- [ESTRATTO]:

|---|

Il quadro è molto preoccupante. Sul versante del commercio, negli ultimi dieci anni, l’ortofrutta europea è stata più volte vittima delle controversie geopolitiche – ricorda Cia – diventando oggetto di sanzioni. Destinazioni importanti dell’export sono state una a una sospese: la Russia nel 2014, l’Algeria nel 2016, la Bielorussia a gennaio 2022. E se il conflitto in Ucraina non ha avuto immediati effetti shock sul comparto, come è successo ad esempio per cereali e mangimi, le ripercussioni indirette sono altrettanto drammatiche, con i rialzi eccezionali di tutti gli input di produzione che, secondo le previsioni, per il settore ortofrutticolo Ue rappresentano un costo aggiuntivo di quasi 10 miliardi di euro l’anno. E quasi 4 miliardi sono solo l’addizionale logistico totale (disponibilità di container, trasporti a lunga distanza, distribuzione locale) per i prodotti freschi. In più, il perdurare della guerra può ridurre i consumi, frenare le esportazioni in Ucraina e reindirizzare quei Paesi terzi che ancora riforniscono il mercato russo verso l’Europa, con il rischio di creare sovrapposizioni commerciali e volumi invenduti di frutta e verdura, che sconta anche il problema della deperibilità.
Tutto ciò in uno scenario, quello italiano, già difficile per l’ortofrutta. C’è l’annoso problema del forte squilibrio di filiera (su 100 euro spesi dal consumatore, al produttore rimangono in tasca solo tra i 6 e gli 8 euro netti) con la necessità di stimolare processi di aggregazione tra gli agricoltori e costruire relazioni più eque e innovative tra tutti i soggetti del sistema ortofrutticolo. A questo, si aggiungono il post pandemia e le conseguenze dei cambiamenti climatici, tra la recrudescenza di fitopatie e avversità e il ripetersi di eventi estremi -continua Cia- Basta ricordare che solo le gelate tardive hanno procurato, nel 2021, oltre 800 milioni di danni alla frutticoltura primaverile ed estiva, mentre quelli causati dalla cimice asiatica sono ammontati a più di 700 milioni di euro.
“Servono interventi immediati per difendere un settore fondamentale della nostra economia, che da solo rappresenta il 25% della produzione agricola italiana – sottolinea il presidente nazionale di Cia, Dino Scanavino – Per far fronte ai contraccolpi della guerra e dei rincari di energia e materie prime, bisogna prevedere innanzitutto misure Ue per i ritiri dal mercato di prodotto ortofrutticolo eccedente da destinare agli indigenti; monitorare i flussi con valutazioni di impatto dedicate; sostenere con incentivi gli investimenti sulle produzioni orticole, particolarmente gravate dall’aumento dei costi, per frenare il rischio di contrazione delle superfici coltivate”.

|---|

Record di una raccolta

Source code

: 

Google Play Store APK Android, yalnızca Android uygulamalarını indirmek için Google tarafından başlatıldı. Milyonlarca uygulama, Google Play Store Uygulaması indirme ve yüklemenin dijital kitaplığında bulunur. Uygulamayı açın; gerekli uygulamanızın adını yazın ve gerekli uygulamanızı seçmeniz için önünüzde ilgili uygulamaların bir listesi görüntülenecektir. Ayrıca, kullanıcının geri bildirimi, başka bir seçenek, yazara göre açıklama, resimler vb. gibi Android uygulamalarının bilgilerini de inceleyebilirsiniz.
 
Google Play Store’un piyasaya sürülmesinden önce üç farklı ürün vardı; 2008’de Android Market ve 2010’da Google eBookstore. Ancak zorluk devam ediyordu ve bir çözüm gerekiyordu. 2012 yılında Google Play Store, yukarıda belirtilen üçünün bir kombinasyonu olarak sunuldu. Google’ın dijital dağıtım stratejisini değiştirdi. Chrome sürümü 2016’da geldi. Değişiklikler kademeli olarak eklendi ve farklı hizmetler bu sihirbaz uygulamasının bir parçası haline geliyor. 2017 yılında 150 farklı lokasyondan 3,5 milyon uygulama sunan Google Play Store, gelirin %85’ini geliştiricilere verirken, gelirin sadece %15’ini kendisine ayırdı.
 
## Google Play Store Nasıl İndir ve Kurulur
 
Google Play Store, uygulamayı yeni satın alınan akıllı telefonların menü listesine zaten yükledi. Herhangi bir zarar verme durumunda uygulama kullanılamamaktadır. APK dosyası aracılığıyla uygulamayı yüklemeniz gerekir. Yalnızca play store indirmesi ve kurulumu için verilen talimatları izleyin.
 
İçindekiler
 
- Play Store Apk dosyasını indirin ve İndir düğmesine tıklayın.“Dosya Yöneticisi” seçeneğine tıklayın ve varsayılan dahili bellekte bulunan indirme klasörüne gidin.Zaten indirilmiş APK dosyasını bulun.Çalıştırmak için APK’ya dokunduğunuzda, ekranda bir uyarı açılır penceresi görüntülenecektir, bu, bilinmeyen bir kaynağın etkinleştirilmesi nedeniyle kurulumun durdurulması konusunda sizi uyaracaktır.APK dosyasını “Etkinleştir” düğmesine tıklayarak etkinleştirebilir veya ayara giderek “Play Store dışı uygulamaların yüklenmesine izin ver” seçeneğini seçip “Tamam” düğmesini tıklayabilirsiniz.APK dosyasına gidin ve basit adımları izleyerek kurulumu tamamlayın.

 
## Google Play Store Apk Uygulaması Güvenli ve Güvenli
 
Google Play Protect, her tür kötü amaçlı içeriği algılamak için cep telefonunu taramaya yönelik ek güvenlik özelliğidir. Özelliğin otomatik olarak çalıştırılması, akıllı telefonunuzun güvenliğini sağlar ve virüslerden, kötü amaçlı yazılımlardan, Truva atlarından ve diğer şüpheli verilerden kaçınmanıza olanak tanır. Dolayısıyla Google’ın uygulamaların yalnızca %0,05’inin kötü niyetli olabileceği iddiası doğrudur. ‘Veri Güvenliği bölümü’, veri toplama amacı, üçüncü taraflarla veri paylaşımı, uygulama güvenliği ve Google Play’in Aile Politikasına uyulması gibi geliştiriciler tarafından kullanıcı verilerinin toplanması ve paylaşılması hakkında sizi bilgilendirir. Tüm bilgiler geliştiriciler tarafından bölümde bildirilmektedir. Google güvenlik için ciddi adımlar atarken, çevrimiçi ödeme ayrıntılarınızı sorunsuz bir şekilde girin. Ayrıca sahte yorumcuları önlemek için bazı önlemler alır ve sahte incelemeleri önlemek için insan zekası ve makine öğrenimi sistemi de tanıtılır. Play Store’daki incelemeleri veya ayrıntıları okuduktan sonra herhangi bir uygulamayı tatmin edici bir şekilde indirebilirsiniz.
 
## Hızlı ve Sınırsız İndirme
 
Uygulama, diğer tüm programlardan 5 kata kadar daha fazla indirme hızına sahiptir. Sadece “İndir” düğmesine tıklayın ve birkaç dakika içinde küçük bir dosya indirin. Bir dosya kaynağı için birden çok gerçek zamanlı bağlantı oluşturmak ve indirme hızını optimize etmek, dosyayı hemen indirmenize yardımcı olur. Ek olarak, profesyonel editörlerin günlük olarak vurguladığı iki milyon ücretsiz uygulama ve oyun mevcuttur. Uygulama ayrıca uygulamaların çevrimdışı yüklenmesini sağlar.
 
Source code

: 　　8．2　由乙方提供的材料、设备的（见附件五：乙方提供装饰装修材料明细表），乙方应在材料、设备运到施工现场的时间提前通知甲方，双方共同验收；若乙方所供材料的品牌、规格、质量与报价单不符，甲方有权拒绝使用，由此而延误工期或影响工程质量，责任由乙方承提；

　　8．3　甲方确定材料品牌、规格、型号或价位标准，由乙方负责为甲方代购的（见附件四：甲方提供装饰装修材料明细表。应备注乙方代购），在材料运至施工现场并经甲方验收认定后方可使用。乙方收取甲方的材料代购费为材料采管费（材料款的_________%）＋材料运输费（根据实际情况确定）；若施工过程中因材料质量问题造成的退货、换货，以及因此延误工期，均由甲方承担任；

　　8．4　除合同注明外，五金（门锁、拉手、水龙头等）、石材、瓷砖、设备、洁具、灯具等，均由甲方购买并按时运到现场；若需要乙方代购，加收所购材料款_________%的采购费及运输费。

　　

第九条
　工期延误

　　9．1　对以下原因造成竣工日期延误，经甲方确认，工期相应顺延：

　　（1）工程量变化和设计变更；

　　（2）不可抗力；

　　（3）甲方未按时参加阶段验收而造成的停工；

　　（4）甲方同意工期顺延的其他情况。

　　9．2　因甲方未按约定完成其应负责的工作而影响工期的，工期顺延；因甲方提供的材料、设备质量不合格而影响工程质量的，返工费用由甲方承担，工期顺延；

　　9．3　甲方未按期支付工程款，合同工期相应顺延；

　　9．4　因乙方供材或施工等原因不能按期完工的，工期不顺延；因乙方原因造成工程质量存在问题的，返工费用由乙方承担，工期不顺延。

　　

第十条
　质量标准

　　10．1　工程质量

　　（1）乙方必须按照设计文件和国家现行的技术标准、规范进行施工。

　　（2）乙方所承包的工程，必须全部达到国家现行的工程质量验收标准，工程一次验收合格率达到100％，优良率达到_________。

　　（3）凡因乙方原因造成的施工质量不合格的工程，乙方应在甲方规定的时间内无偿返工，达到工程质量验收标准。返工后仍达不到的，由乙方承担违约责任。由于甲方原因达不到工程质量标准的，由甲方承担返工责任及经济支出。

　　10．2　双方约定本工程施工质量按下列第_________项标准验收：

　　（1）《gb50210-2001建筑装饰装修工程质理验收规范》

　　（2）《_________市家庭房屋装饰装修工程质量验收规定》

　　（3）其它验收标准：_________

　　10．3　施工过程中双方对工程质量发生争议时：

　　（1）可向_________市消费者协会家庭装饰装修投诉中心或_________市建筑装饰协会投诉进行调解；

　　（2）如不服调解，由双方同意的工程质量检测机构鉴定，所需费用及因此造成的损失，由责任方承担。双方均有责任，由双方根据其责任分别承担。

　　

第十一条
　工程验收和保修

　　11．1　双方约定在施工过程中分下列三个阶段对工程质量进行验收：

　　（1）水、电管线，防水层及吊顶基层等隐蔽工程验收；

|---|

- [COMPITO DA SVOLGERE]: Ricopi fedelmente la parte dell'estratto compresa tra "Tutto ciò in" e "milioni di euro.", estremi inclusi.

- [RISPOSTA]:
Tutto ciò in uno scenario, quello italiano, già difficile per l’ortofrutta. C’è l’annoso problema del forte squilibrio di filiera (su 100 euro spesi dal consumatore, al produttore rimangono in tasca solo tra i 6 e gli 8 euro netti) con la necessità di stimolare processi di aggregazione tra gli agricoltori e costruire relazioni più eque e innovative tra tutti i soggetti del sistema ortofrutticolo. A questo, si aggiungono il post pandemia e le conseguenze dei cambiamenti climatici, tra la recrudescenza di fitopatie e avversità e il ripetersi di eventi estremi -continua Cia- Basta ricordare che solo le gelate tardive hanno procurato, nel 2021, oltre 800 milioni di danni alla frutticoltura primaverile ed estiva, mentre quelli causati dalla cimice asiatica sono ammontati a più di 700 milioni di euro.